Wonder how much time we spend watching TV! This project aims to build a tracker that measures the time registered family members spend watching TV. Developed on top of Keras-OpenFace (a project converting OpenFace from its original Torch implementation to a Keras version), this tracker learns the faces by one-shot learning (single picture with a frontal face is required for database registration) and recognizes the registered members who are facing a camera mounted on the TV to enable a timer. When TV is on and whenever the tracker recognizes faces looking toward it, an individual timer gets enabled for that person(s).
The OpenFace model was trained by minimizing the triplet loss of multiple triplet pairs of images.

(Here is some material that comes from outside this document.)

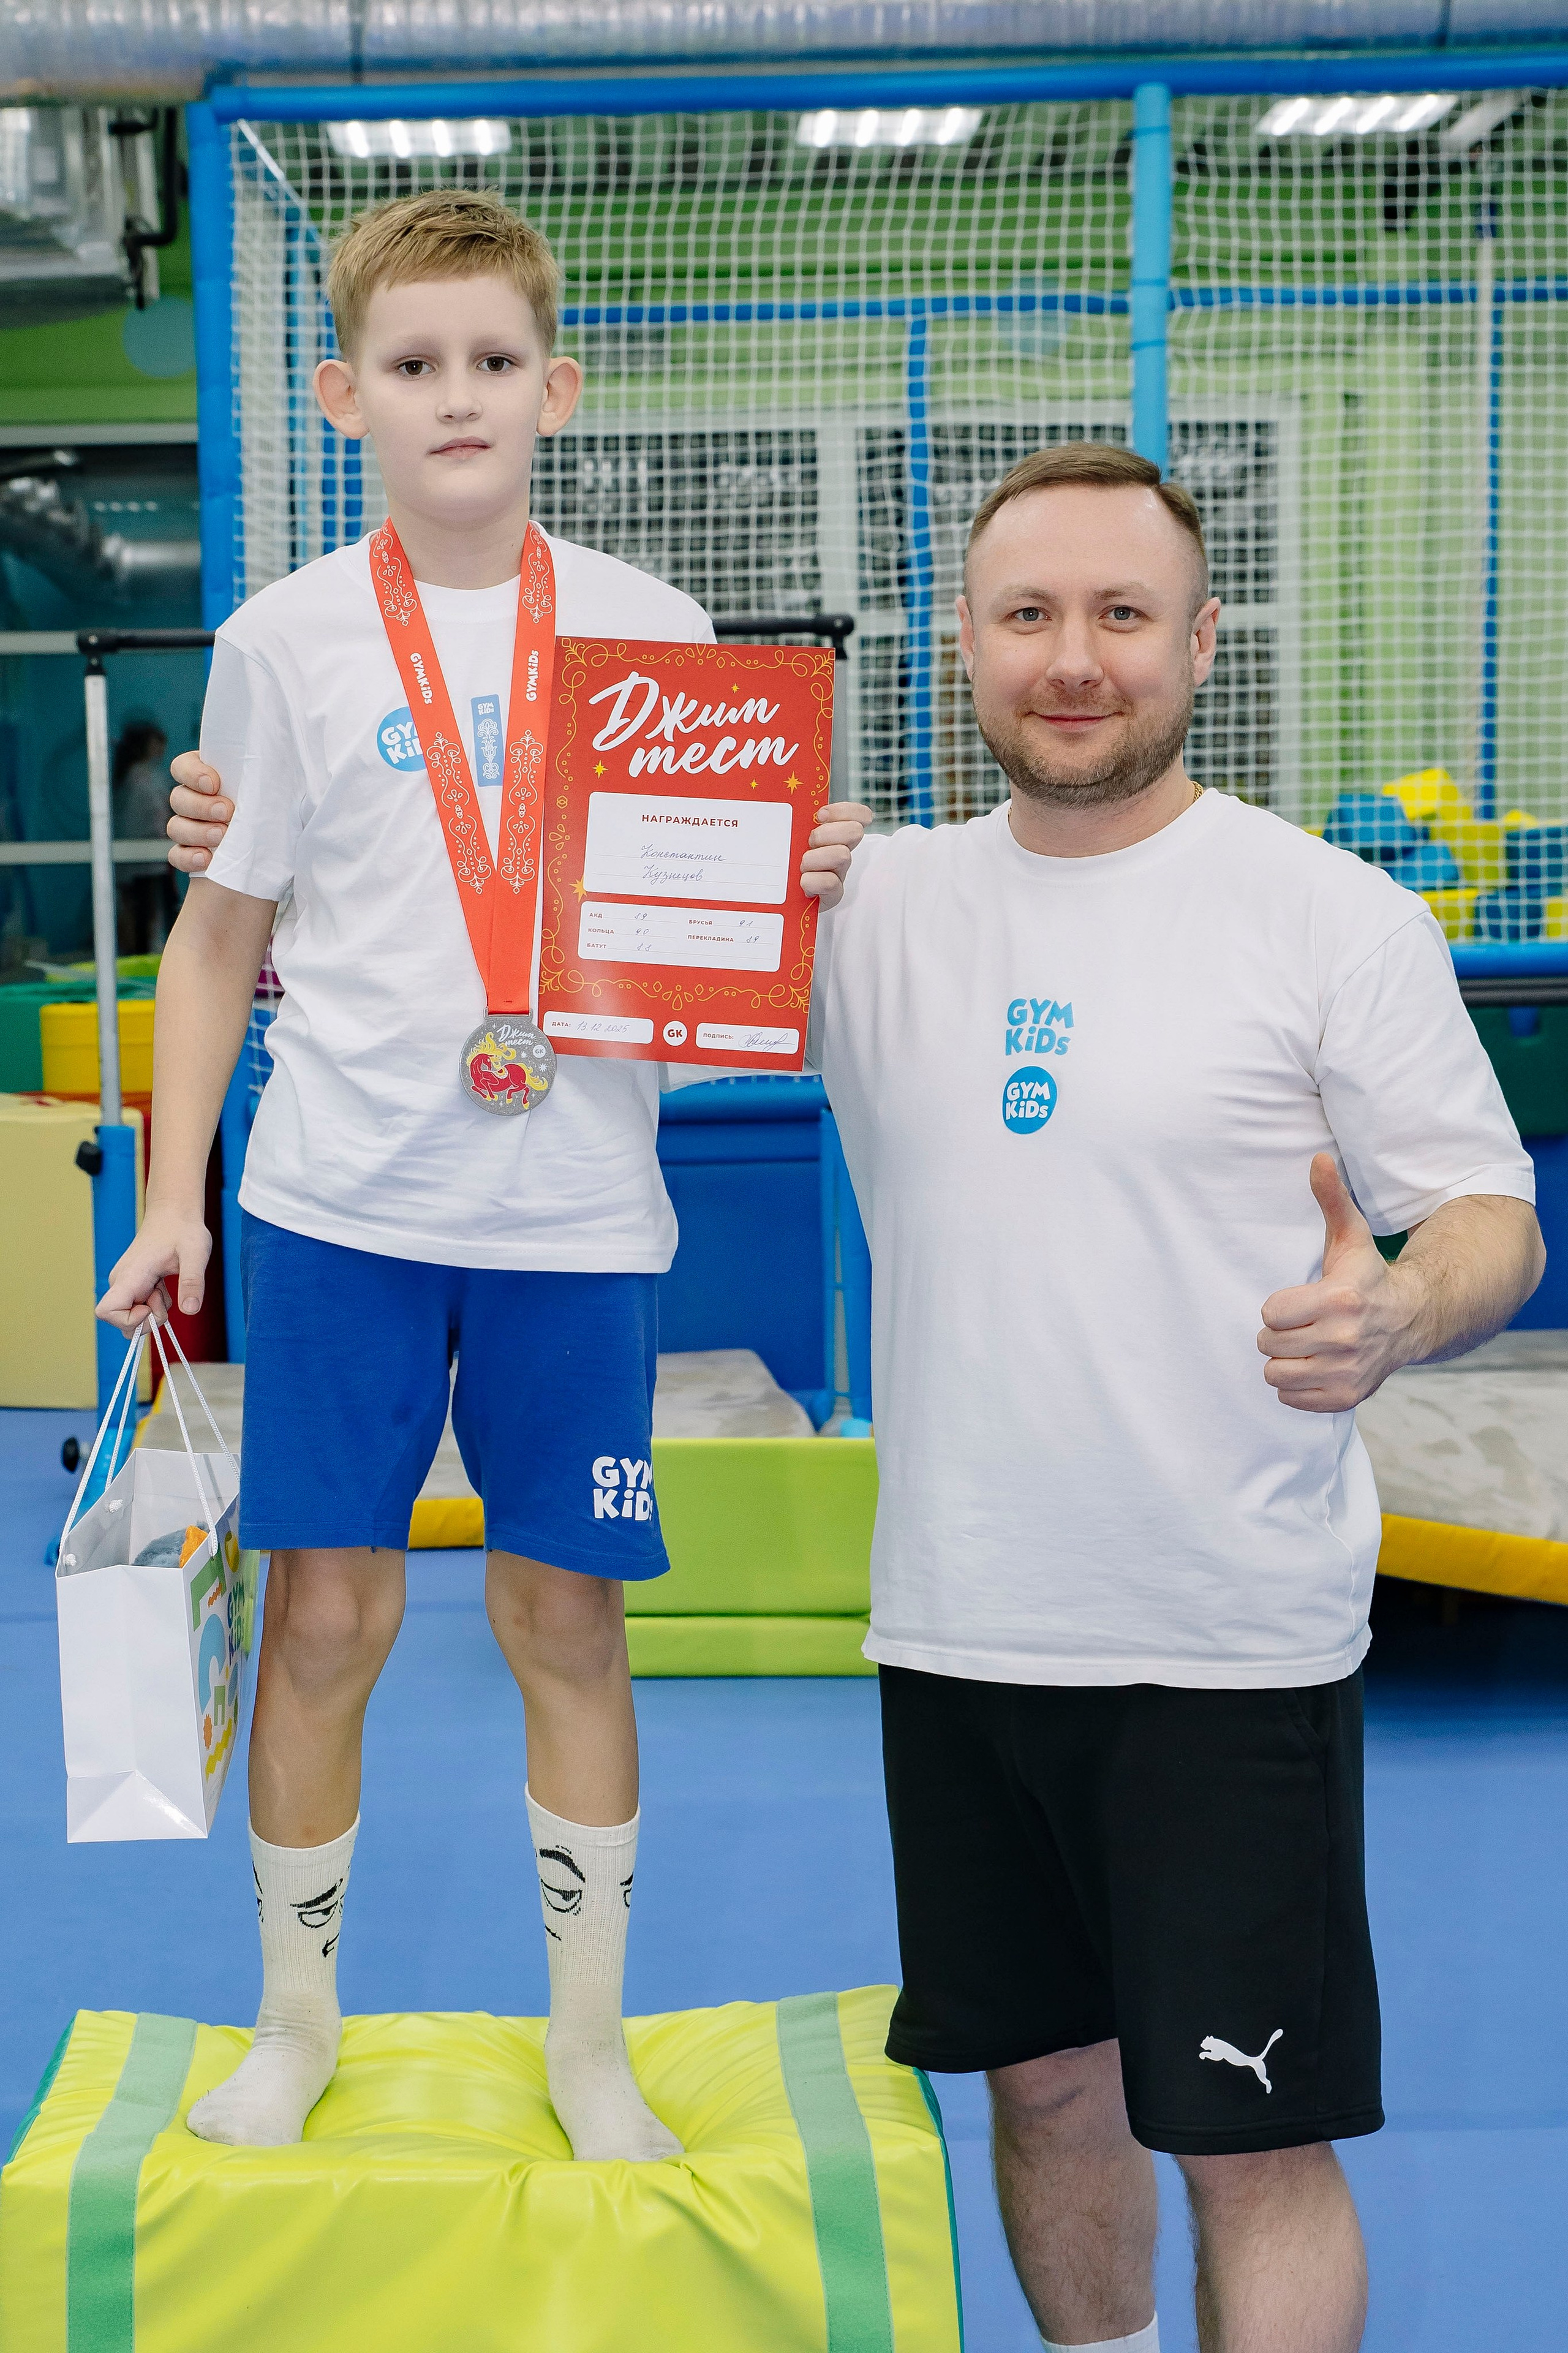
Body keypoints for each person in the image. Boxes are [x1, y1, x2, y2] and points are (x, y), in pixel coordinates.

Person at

Given three images ('anchor': reference, 'positive': same person and 'negative': different person), the training is done so as to achieve:
d(A,P) - d(A,N) + α < 0, where d() is the similarity function of the two vectors and α is an arbitrary margin that makes sure the model learns something other than all 0s.
Once the model learns so that the resulting 128D vector represents the good encoding of input, the deployment of this model requires a single image example to learn about that person (one-shot learning). Given K numbers of individuals are registered in a database, a new input face is firstly embedded into the 128D vector and compared to the pre-embedded database faces in a 1:K manner.
Multi-face recognition on a video: based on the images stored in the database, TTT_v3 successfully recognizes registered faces on a video with great accuracy. In TTT_v3, the blue bounding boxes (for unregistered faces and falsely-detected faces) are not tracked as they are not needed for the purpose of the developing TV time tracker. Compared to TTT_v2, most helper functions were re-written for clarity and efficiency.
- the model will be implemented to a real-time module.
- the device will be mounted on a TV for a demo!
Multi-face recognition on an image: based on the images stored in the database, TTT_v2 successfully recognizes registered faces on an image with great accuracy. TTT_v2 also differentiates registered faces from unregistered ones.
Single face recognition on an image: based on the images registered in the database, TTT_v1 successfully recognizes the face of the same person.